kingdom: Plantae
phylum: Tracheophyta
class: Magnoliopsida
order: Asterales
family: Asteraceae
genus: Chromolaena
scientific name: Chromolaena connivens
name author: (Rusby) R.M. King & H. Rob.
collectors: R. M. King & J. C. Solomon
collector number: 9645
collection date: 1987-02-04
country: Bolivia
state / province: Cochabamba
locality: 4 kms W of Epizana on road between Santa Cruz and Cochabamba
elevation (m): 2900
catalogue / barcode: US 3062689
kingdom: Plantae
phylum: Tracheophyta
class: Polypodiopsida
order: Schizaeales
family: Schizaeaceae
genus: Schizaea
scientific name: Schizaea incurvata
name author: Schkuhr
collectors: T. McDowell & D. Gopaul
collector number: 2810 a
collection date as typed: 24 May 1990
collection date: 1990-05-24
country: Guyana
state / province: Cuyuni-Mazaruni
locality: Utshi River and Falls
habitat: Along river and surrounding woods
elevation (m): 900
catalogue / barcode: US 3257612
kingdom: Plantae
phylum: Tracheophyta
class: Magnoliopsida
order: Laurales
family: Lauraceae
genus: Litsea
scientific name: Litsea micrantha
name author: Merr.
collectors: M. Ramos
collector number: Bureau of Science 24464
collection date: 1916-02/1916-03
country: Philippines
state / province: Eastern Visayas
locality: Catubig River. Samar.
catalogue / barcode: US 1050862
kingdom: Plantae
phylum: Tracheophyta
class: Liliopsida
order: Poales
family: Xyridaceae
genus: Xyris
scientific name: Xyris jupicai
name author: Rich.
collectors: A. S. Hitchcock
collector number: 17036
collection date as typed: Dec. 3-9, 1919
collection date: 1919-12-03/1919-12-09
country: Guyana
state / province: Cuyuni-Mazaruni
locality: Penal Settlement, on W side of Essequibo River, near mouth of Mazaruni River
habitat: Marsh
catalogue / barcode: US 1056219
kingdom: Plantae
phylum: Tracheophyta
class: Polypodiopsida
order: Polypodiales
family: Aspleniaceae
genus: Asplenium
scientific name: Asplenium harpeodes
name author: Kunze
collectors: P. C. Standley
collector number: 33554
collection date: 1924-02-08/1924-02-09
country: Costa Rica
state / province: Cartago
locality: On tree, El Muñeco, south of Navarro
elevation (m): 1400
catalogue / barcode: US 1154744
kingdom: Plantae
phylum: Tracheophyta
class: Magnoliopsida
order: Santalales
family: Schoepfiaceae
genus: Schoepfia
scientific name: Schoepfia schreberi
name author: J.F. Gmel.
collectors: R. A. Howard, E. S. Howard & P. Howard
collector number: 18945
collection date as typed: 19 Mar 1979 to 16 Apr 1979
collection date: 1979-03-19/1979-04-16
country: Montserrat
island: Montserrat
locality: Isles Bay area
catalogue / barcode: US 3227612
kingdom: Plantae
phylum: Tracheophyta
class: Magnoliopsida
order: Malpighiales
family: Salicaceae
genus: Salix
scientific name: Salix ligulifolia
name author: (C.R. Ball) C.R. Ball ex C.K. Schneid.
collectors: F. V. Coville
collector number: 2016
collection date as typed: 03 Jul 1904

------------------------------------------------

Written task — Gather every line in the entries above that contains the string "family".

Response —
family: Asteraceae
family: Schizaeaceae
family: Lauraceae
family: Xyridaceae
family: Aspleniaceae
family: Schoepfiaceae
family: Salicaceae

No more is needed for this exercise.